Royals blogger Lee Judge: "I wrote that Wilson Betemit should have hung in there and gotten hit by an 81 mph slider with the bases loaded in a tie game." One thing led to another and Judge soon found himself in a batting cage about to get drilled by an 81 mph slider.


FenFan said...

Gammons: ...They haven't scored 10 runs in a game all year.

Really? I had to read that twice and then check Sure enough, they've scored nine runs twice but no single-game, double-digit run totals.

On the flip side, they have allowed 10 runs or more three times. Lackey started two of those games and Matsuzaka started the other.

FenFan said...

It's interesting how revered Williams has become in Boston -- deservedly so, in my mind -- and you wonder whether the next generation of sports writers will cast Manny Ramirez in the same light. For all the criticism that the latter received in Boston during his tenure, he was a gentleman compared to Williams.

Amy said...

Damn, now I have to feel badly for Lackey.

I wish there was some overall explanation for what is wrong with the team this season. Given the potential and all the predictions, why are they performing so poorly? Day to day there are always explanations: bad pitching one night, bad offense another, bad umping another, bad luck another.

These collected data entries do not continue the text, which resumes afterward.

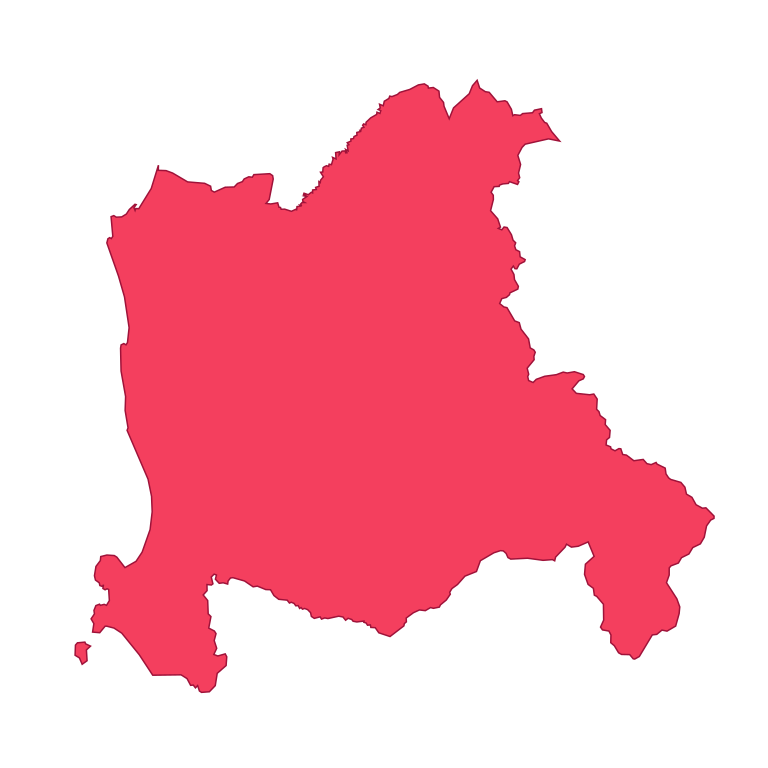 outline of Lang Suan, Chumphon, Thailand, rotated 177°
{"feature_id": "78962969B12315134210543", "entity_name": "Lang Suan", "entity_type": "district", "adm_level": 2, "iso_a3": "THA", "parent_name": "Thailand", "parent_adm1": "Chumphon", "projection": "orthographic", "projection_center": [99.044, 9.933], "detail": "fine", "context": "isolated", "style": "filled", "palette": "rose", "viewbox_px": 768, "rotation_deg": 177, "n_neighbors": 0, "source": "geoboundaries", "source_scale": "gbopen_adm2", "svg_char_len": 6143}
<svg xmlns="http://www.w3.org/2000/svg" viewBox="0 0 768 768"><g transform="rotate(177 384 384)"><path d="M61.5,232.5L61.3,234.8L69.0,243.5L72.5,243.3L78.7,247.1L82.4,254.7L87.7,258.2L88.9,265.2L92.7,270.2L102.7,273.7L104.7,275.4L107.1,279.5L107.6,285.3L115.5,289.7L116.4,291.4L121.4,289.5L125.6,290.7L129.1,295.1L138.5,294.3L145.6,300.3L149.3,301.1L150.9,306.9L152.8,307.2L156.8,305.2L160.7,307.4L161.0,309.4L165.4,311.5L164.6,316.6L161.6,318.8L160.6,325.9L165.2,331.9L164.6,336.8L169.8,341.2L170.8,345.2L173.0,347.6L171.9,357.8L175.0,363.0L179.2,362.5L192.4,364.6L196.4,369.3L189.2,377.0L184.7,378.7L183.4,381.0L184.5,383.0L193.2,386.3L200.5,385.4L204.4,386.5L211.3,384.3L223.2,383.3L231.7,380.7L235.0,377.7L239.4,379.9L240.1,383.9L239.0,386.2L240.2,392.3L232.8,400.4L232.9,403.7L231.3,407.8L232.6,410.2L236.1,412.4L237.3,421.5L244.3,431.6L245.7,438.2L250.2,440.2L257.2,453.8L260.3,454.7L264.3,458.3L261.9,463.1L257.2,464.1L254.0,466.6L253.5,468.4L245.4,471.8L244.7,474.5L248.2,481.4L248.5,486.6L251.1,492.1L248.7,495.0L247.2,492.3L245.3,492.1L242.6,496.6L237.2,499.0L236.5,500.8L241.4,503.9L241.7,509.1L245.3,511.2L246.4,515.1L245.1,518.1L247.6,520.9L248.9,526.4L252.9,533.8L255.9,534.5L258.3,531.8L261.7,533.4L259.5,534.6L261.8,543.0L268.5,551.5L265.1,562.6L265.0,566.8L267.0,569.9L263.7,575.3L258.6,575.3L258.2,576.6L254.9,577.6L249.3,577.8L248.1,579.5L240.2,576.3L238.7,578.9L240.0,580.1L237.7,582.9L238.6,587.6L236.1,596.1L238.4,605.3L233.7,613.1L230.5,616.1L206.9,620.2L195.9,617.4L203.4,627.3L207.8,635.9L209.9,636.8L213.0,641.4L214.7,645.8L212.0,646.8L212.3,650.7L219.4,649.6L221.5,647.1L231.4,646.8L233.8,645.1L239.6,646.1L241.3,645.2L242.4,651.7L246.3,659.3L248.4,660.5L256.2,659.9L263.7,669.8L267.5,670.6L273.0,674.6L275.1,682.4L280.0,677.3L283.7,669.4L300.1,656.1L305.0,645.5L309.5,658.2L309.8,662.1L313.5,667.3L313.8,673.6L319.2,677.5L324.2,677.2L324.4,679.1L328.0,681.6L334.0,680.9L342.9,676.8L353.0,674.4L355.5,672.4L361.0,670.6L363.2,671.2L364.2,668.9L368.9,666.4L370.2,661.9L373.8,663.6L373.3,659.9L375.5,658.4L372.9,657.2L373.9,654.4L376.8,655.8L377.2,653.6L383.3,650.5L388.2,646.3L388.5,643.9L390.7,644.8L391.8,643.5L390.6,641.4L393.2,640.7L393.6,638.8L394.8,638.6L394.2,637.4L398.0,636.6L398.0,633.9L401.0,632.7L401.6,630.7L404.3,630.4L404.3,628.3L408.1,626.9L406.6,624.8L408.3,624.3L407.6,618.7L410.0,620.2L408.9,616.9L410.1,616.8L410.7,618.8L413.7,618.8L416.8,615.2L416.4,618.2L420.2,617.6L420.1,611.3L423.5,613.0L423.1,611.2L425.0,605.8L427.3,606.4L427.9,604.2L430.0,605.0L432.4,604.0L433.5,603.2L434.1,598.9L436.3,598.8L433.7,594.1L436.7,590.8L437.1,588.5L438.4,589.5L438.5,584.9L442.0,583.9L441.4,581.8L445.1,581.5L445.3,578.6L446.5,579.3L449.7,577.0L453.9,578.7L454.4,577.5L452.8,576.6L454.2,576.1L451.3,575.2L455.6,572.6L455.4,570.4L453.8,569.4L456.3,569.5L457.7,568.2L457.3,566.9L458.8,567.1L458.0,566.1L461.6,565.7L462.2,561.9L462.4,563.3L467.4,561.3L474.0,563.8L477.6,563.9L478.1,565.7L479.6,566.0L480.7,570.5L487.7,569.7L492.4,570.5L489.0,574.2L483.9,594.5L484.3,597.9L487.0,600.0L503.0,599.9L504.7,597.4L508.2,598.0L512.9,596.1L514.8,593.5L519.8,591.9L523.3,588.6L532.3,588.8L543.4,584.5L546.3,586.3L546.8,590.6L552.6,593.8L569.5,596.1L584.0,605.7L590.5,608.5L598.2,609.2L597.8,614.3L606.2,591.4L619.7,571.9L622.7,572.2L623.5,570.3L624.5,573.1L622.1,576.1L623.3,576.5L629.2,571.6L632.4,567.2L637.2,564.6L642.6,564.6L645.0,566.3L647.8,565.4L647.1,545.6L648.7,543.5L650.3,544.5L652.1,543.5L653.4,539.4L643.5,505.7L638.6,484.6L635.6,453.6L638.0,438.8L639.6,436.6L641.7,438.0L644.5,436.8L645.2,433.6L645.9,410.7L642.7,385.0L643.9,371.1L641.9,353.6L643.0,351.2L624.6,301.3L622.0,283.9L622.2,268.5L625.2,250.9L634.3,228.8L640.9,219.9L652.3,214.2L659.8,225.0L662.3,226.8L669.7,227.7L675.9,226.5L676.5,222.5L681.2,216.9L683.2,207.7L682.4,203.3L678.8,200.4L678.3,197.6L675.9,196.6L674.6,198.2L675.4,194.5L673.3,193.1L671.3,194.0L669.7,193.2L669.6,182.1L672.7,177.5L675.0,178.6L678.8,177.8L679.6,179.0L683.3,177.8L685.5,173.1L685.2,169.6L688.8,164.8L686.3,159.9L688.0,151.5L680.9,150.5L675.2,156.7L673.7,156.7L666.4,154.4L658.9,148.9L642.6,126.5L630.2,105.3L601.9,104.2L596.1,100.1L592.9,93.2L590.2,93.3L588.2,90.4L585.9,92.6L584.4,87.1L582.4,85.6L574.5,85.8L568.3,91.6L565.7,103.8L556.4,111.1L555.3,119.8L556.7,122.8L564.2,121.1L568.1,122.8L564.9,128.8L567.0,136.7L564.8,143.5L566.3,146.2L571.8,149.4L569.0,160.8L571.6,163.7L571.4,177.0L575.6,182.8L571.5,186.9L571.3,193.0L566.9,192.3L565.3,193.4L566.6,200.3L563.6,203.0L561.3,202.0L562.6,197.9L559.0,193.6L555.0,193.9L550.6,192.4L550.0,195.4L547.5,198.3L545.0,198.5L533.6,194.6L525.3,188.3L521.1,188.8L512.8,184.9L508.1,184.5L505.0,178.5L500.4,174.5L492.0,173.2L489.9,170.2L488.0,170.9L485.3,169.6L483.7,167.1L481.3,167.2L480.0,164.3L478.5,165.1L477.2,163.4L475.0,164.0L472.1,162.7L469.3,159.5L468.7,155.7L465.9,153.6L460.0,154.8L458.7,152.5L455.4,153.5L452.3,152.7L441.4,154.5L437.2,153.5L434.7,150.1L432.1,151.9L428.5,150.5L427.3,148.7L423.6,147.8L416.4,148.3L416.6,147.1L414.4,146.3L413.1,144.0L410.2,144.1L409.9,141.6L405.5,141.1L402.2,135.8L391.2,131.5L376.8,141.4L376.2,143.7L374.1,145.3L374.1,149.1L366.5,154.1L360.4,156.5L354.6,155.5L349.2,158.3L346.4,157.4L340.4,158.3L339.2,160.5L333.1,165.0L328.8,170.6L329.3,172.6L326.8,176.2L321.1,179.9L313.2,187.9L301.5,191.9L297.0,202.5L283.1,209.7L276.4,211.5L273.6,211.1L270.9,208.4L269.3,204.2L266.6,202.5L249.8,202.5L234.4,199.6L225.0,199.8L222.8,198.5L221.7,202.2L211.8,211.5L210.1,214.5L205.4,211.3L198.5,211.8L188.4,215.6L183.2,200.9L192.3,193.5L193.7,183.4L190.7,173.2L185.6,169.0L185.0,162.1L182.7,160.8L176.4,152.6L177.0,136.7L180.5,129.9L178.7,127.0L172.3,125.5L170.5,121.5L171.1,113.8L167.7,110.6L163.8,103.3L160.9,101.5L152.8,100.9L149.5,96.5L148.0,96.2L143.3,98.5L129.2,119.4L124.7,119.7L119.3,123.7L114.3,122.4L105.4,127.0L101.3,139.2L100.3,145.9L102.8,154.2L112.3,170.8L109.2,178.3L108.8,185.4L106.9,187.4L99.4,189.8L96.0,195.0L88.4,198.3L84.2,204.5L76.4,207.8L72.2,214.2L69.3,225.4L64.9,231.0L61.5,232.5ZM705.8,139.4L706.7,129.3L702.5,126.4L700.1,119.9L695.0,123.2L695.1,134.0L690.8,137.6L695.5,140.1L696.2,141.9L703.7,141.6L705.8,139.4Z" fill="#f43f5e" stroke="#9f1239" stroke-width="1.5"/></g></svg>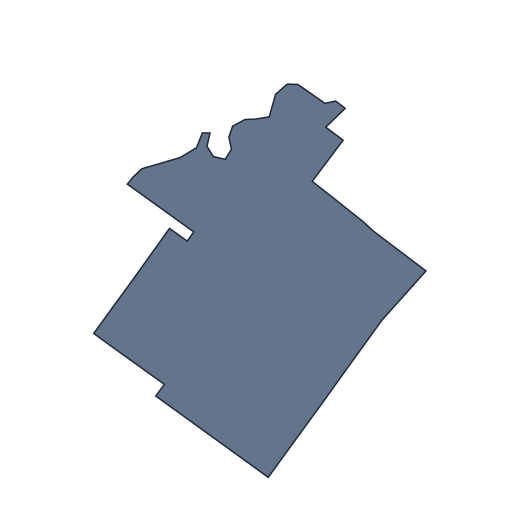 Lincoln, Arkansas, United States of America, rotated 306°
{"feature_id": "52423323B30857528698803", "entity_name": "Lincoln", "entity_type": "district", "adm_level": 2, "iso_a3": "USA", "parent_name": "United States of America", "parent_adm1": "Arkansas", "projection": "mercator", "projection_center": [-91.656, 33.979], "detail": "fine", "context": "isolated", "style": "filled", "palette": "slate", "viewbox_px": 512, "rotation_deg": 306, "n_neighbors": 0, "source": "geoboundaries", "source_scale": "gbopen_adm2", "svg_char_len": 693}
<svg xmlns="http://www.w3.org/2000/svg" viewBox="0 0 512 512"><g transform="rotate(306 256 256)"><path d="M84.1,396.0L169.1,396.0L172.0,396.1L212.6,395.8L277.9,395.6L343.8,402.3L345.1,336.8L346.7,322.8L348.5,282.5L349.4,257.6L400.9,258.4L401.2,236.7L427.9,241.4L428.2,229.4L420.0,222.0L419.4,189.0L413.4,180.2L398.4,176.8L376.3,184.9L366.1,174.7L360.0,166.9L347.3,160.8L336.2,164.2L328.0,173.3L316.1,174.3L311.4,163.0L315.9,151.9L328.5,146.5L324.1,140.3L308.7,144.2L291.1,136.8L259.4,112.3L247.8,110.2L238.5,109.7L238.9,191.5L227.6,191.6L227.5,169.8L162.5,170.3L104.9,170.2L98.0,170.3L97.9,192.2L98.3,257.3L83.8,257.2L84.1,396.0Z" fill="#64748b" stroke="#1e293b" stroke-width="1.5"/></g></svg>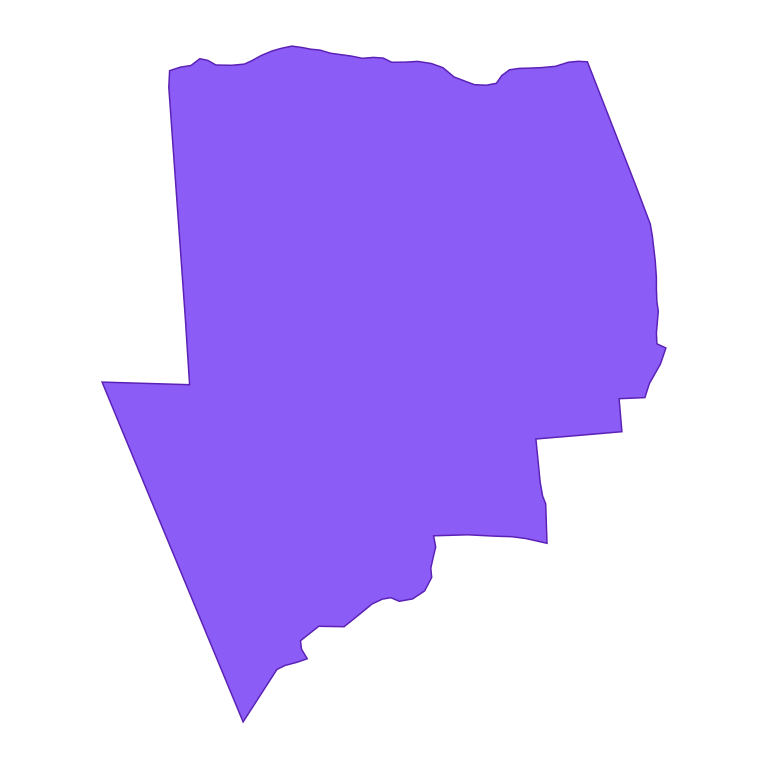 Santa Teresinha, Paraíba, Brazil
{"feature_id": "56859067B32713563652227", "entity_name": "Santa Teresinha", "entity_type": "district", "adm_level": 2, "iso_a3": "BRA", "parent_name": "Brazil", "parent_adm1": "Paraíba", "projection": "orthographic", "projection_center": [-37.431, -7.11], "detail": "fine", "context": "isolated", "style": "filled", "palette": "violet", "viewbox_px": 768, "rotation_deg": 0, "n_neighbors": 0, "source": "geoboundaries", "source_scale": "gbopen_adm2", "svg_char_len": 1206}
<svg xmlns="http://www.w3.org/2000/svg" viewBox="0 0 768 768"><path d="M243.1,721.9L276.9,669.5L284.9,665.5L297.3,662.2L307.2,658.7L301.5,649.2L300.5,640.7L318.7,626.3L344.1,626.7L360.1,613.8L372.0,604.0L382.4,599.1L390.9,597.7L399.3,601.3L412.6,598.9L424.6,590.9L431.7,577.4L430.8,568.2L433.6,555.6L435.7,547.0L433.6,535.8L467.9,534.8L495.5,536.2L511.9,536.7L525.6,538.5L547.0,543.3L545.7,503.9L542.6,496.0L540.2,482.4L535.9,439.0L621.9,431.7L619.1,398.7L644.9,397.6L649.3,383.7L660.4,364.1L665.9,348.0L656.9,343.8L656.4,333.0L658.3,311.2L656.9,301.7L656.4,289.1L656.4,277.4L655.2,260.5L652.4,236.4L650.3,224.1L636.8,188.3L587.4,61.8L578.2,61.3L568.5,62.2L555.5,66.3L541.6,67.6L530.0,68.1L519.1,68.4L509.5,69.8L501.7,75.6L496.4,83.3L486.5,85.2L474.5,84.7L463.8,80.7L454.1,77.0L443.0,67.7L431.3,63.5L417.6,61.4L406.0,62.1L391.8,62.3L383.3,58.1L373.4,57.4L362.3,58.3L350.9,56.0L340.6,54.6L330.4,53.2L320.0,50.1L310.8,49.2L302.1,47.5L291.9,46.1L281.0,48.4L272.0,51.0L261.2,55.5L252.0,60.6L244.4,64.1L231.5,65.3L215.9,65.0L207.8,60.4L199.8,58.7L191.0,65.5L180.2,67.2L169.6,70.7L168.8,87.3L185.3,318.0L189.6,384.7L102.1,382.1L123.4,433.6L243.1,721.9Z" fill="#8b5cf6" stroke="#5b21b6" stroke-width="1.5"/></svg>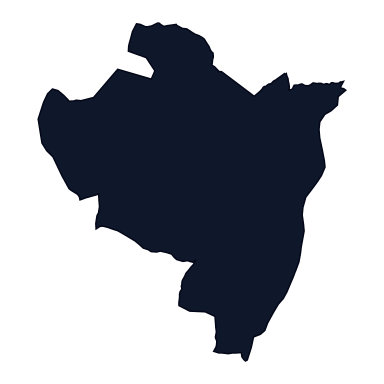 Obowo, Imo, Nigeria (Equal Earth projection)
{"feature_id": "59680162B2017456399117", "entity_name": "Obowo", "entity_type": "district", "adm_level": 2, "iso_a3": "NGA", "parent_name": "Nigeria", "parent_adm1": "Imo", "projection": "equal_earth", "projection_center": [7.374, 5.555], "detail": "fine", "context": "isolated", "style": "filled", "palette": "ink", "viewbox_px": 384, "rotation_deg": 0, "n_neighbors": 0, "source": "geoboundaries", "source_scale": "gbopen_adm2", "svg_char_len": 3268}
<svg xmlns="http://www.w3.org/2000/svg" viewBox="0 0 384 384"><path d="M319.7,137.9L319.0,129.4L319.8,121.9L324.8,114.4L331.1,110.7L336.1,106.2L337.4,105.1L338.2,96.6L345.8,90.2L343.6,88.6L341.2,88.3L340.7,87.3L341.2,85.7L343.5,81.4L341.3,82.0L340.3,81.9L339.7,82.7L338.3,83.3L335.1,83.4L333.6,83.0L332.7,82.7L331.8,82.7L330.8,83.2L329.2,84.8L327.8,83.8L326.5,83.7L325.7,83.7L324.7,84.2L323.2,84.3L321.4,83.4L318.7,83.3L317.2,83.6L313.1,82.9L311.7,83.9L310.4,84.9L309.6,85.2L308.6,85.6L307.4,85.8L306.3,85.6L305.2,85.6L303.7,84.9L302.8,84.4L302.2,84.0L301.2,84.0L300.5,84.3L299.6,84.5L298.8,84.8L298.1,85.1L297.3,85.2L296.4,85.0L294.6,85.2L294.2,85.2L293.5,86.4L292.6,88.7L291.4,89.5L290.2,89.8L289.1,90.0L289.2,88.7L289.3,87.3L289.2,85.6L288.8,83.3L288.3,81.2L288.0,78.5L287.1,76.6L286.7,75.3L286.4,73.9L286.2,74.2L284.6,73.5L281.6,75.7L276.8,79.1L275.2,80.4L274.6,80.4L273.2,81.4L271.9,82.9L271.2,83.5L269.8,83.9L268.4,84.3L267.8,84.7L265.8,86.4L264.4,86.5L263.2,87.3L262.3,88.9L260.1,91.3L254.2,96.3L221.6,71.7L219.1,71.5L214.4,66.6L211.9,65.3L212.2,63.4L212.7,59.0L213.3,57.3L213.2,55.0L213.0,53.0L211.5,51.7L210.1,49.4L209.1,46.7L206.5,42.7L204.3,39.1L202.2,37.5L198.9,35.6L196.1,34.6L194.9,34.1L191.6,32.1L186.8,28.9L182.3,28.4L176.8,25.4L176.2,24.4L167.2,25.7L163.8,26.4L160.5,24.4L159.5,23.3L157.8,23.0L154.6,24.5L151.8,25.9L148.0,26.7L145.6,26.8L140.3,24.4L136.5,23.8L132.5,31.6L130.8,38.1L129.4,43.0L128.7,46.0L128.4,51.2L146.2,57.6L154.9,70.8L151.3,79.1L117.7,69.3L93.6,97.5L81.0,100.7L76.1,100.2L73.9,101.0L68.8,101.2L68.1,99.9L63.8,95.5L58.0,90.6L52.5,89.0L47.6,93.8L43.6,102.3L38.2,119.1L40.3,132.5L42.0,143.1L46.8,150.8L53.0,156.9L62.1,176.0L69.1,188.7L71.0,190.2L74.5,192.4L77.4,194.2L78.7,195.8L79.5,197.3L79.8,198.9L80.0,199.9L80.6,199.7L86.0,197.7L88.4,197.1L90.7,196.4L95.1,195.2L98.7,194.1L99.0,200.3L99.5,206.7L98.5,212.9L97.0,215.7L95.8,223.6L96.1,228.9L99.9,226.4L102.6,226.1L107.7,227.3L113.0,229.2L117.7,230.7L125.0,234.9L135.0,240.9L138.9,244.1L143.3,248.1L148.1,249.6L151.1,251.6L156.7,252.0L160.3,251.1L166.6,252.5L171.6,254.1L174.2,257.3L176.6,259.5L182.6,261.3L183.5,261.3L186.1,260.9L187.5,260.7L188.5,260.8L189.2,261.3L192.9,262.2L196.0,259.9L195.1,261.3L195.1,261.5L195.0,261.8L194.0,263.4L193.2,264.8L192.3,265.7L191.2,266.9L189.1,269.6L186.3,272.9L185.9,273.4L184.8,276.1L183.6,278.3L182.5,280.3L182.2,281.1L181.9,283.2L181.9,284.1L181.8,284.8L181.6,285.5L181.3,286.3L181.4,286.6L181.7,287.6L181.8,288.9L181.5,289.7L180.2,291.5L179.5,294.3L179.6,296.0L179.5,297.5L179.3,299.9L179.0,301.4L178.9,304.6L179.0,305.6L189.7,311.1L205.2,311.8L215.0,316.4L215.6,324.1L215.8,327.5L216.1,329.6L216.4,332.0L215.4,337.2L215.8,338.6L216.8,341.0L216.6,344.5L216.1,346.9L213.7,351.3L218.7,352.9L221.8,352.9L228.2,353.7L232.3,353.0L235.5,353.0L241.3,352.6L241.9,356.7L242.6,357.9L244.0,359.7L245.5,361.0L247.3,360.0L247.7,358.6L251.3,347.3L253.5,337.0L260.5,334.2L264.8,330.5L267.6,323.0L273.3,312.6L278.3,304.2L283.2,298.6L286.8,292.1L289.6,285.5L293.2,277.0L295.2,271.7L295.4,271.4L298.9,262.0L300.4,253.6L301.2,247.0L304.1,231.0L303.5,224.4L302.2,215.0L302.9,207.4L305.8,197.1L310.8,190.6L315.4,184.4L317.1,182.1L321.4,175.6L325.0,167.1L324.3,160.5L322.3,150.2L320.4,141.1L319.7,137.9Z" fill="#0f172a" stroke="#020617" stroke-width="1.5"/></svg>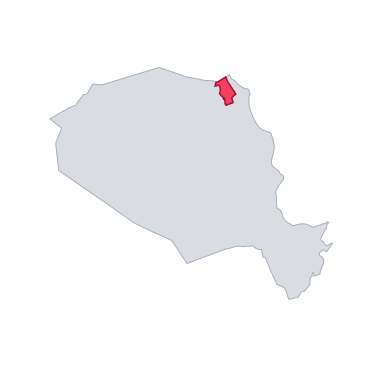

But with almost six weeks into the season, it just feels like more than that. I have no theories, but I wish someone did. If they knew what was wrong, maybe they could fix it.

Jere said...

And Lackey's wife also had a miscarriage a year ago, or so I read.

laura k said...

Things are tough all over. His wife lost a pregnancy a year ago? If that is affecting his pitching - still - how did he get to the majors in the first place? Life is full of ups and downs, a professional athlete (like the rest of us) has to be able to focus, regardless.

laura k said...

you wonder whether the next generation of sports writers will cast Manny Ramirez in the same light. For all the criticism that the latter received in Boston during his tenure, he was a gentleman compared to Williams.

So true. I have a hard time imagining Boston sportswriters giving this goofy Latino with dreads the same breaks they did for a white guy who's a war veteran... but I'd love to be wrong.

Kathryn said...

From Tomase:

From a heartlessly bottom-line perspective, however, he’s simply not getting the job done. Among pitchers with at least four starts this year, only Houston’s Nelson Figueroa has a higher ERA (8.69).

I know my life and work production would be affected if I were dealing with something like that. But, the "heartlessly bottom-line perspective" has to be taken. And, it is not as if this is new this year. I hated him last year too!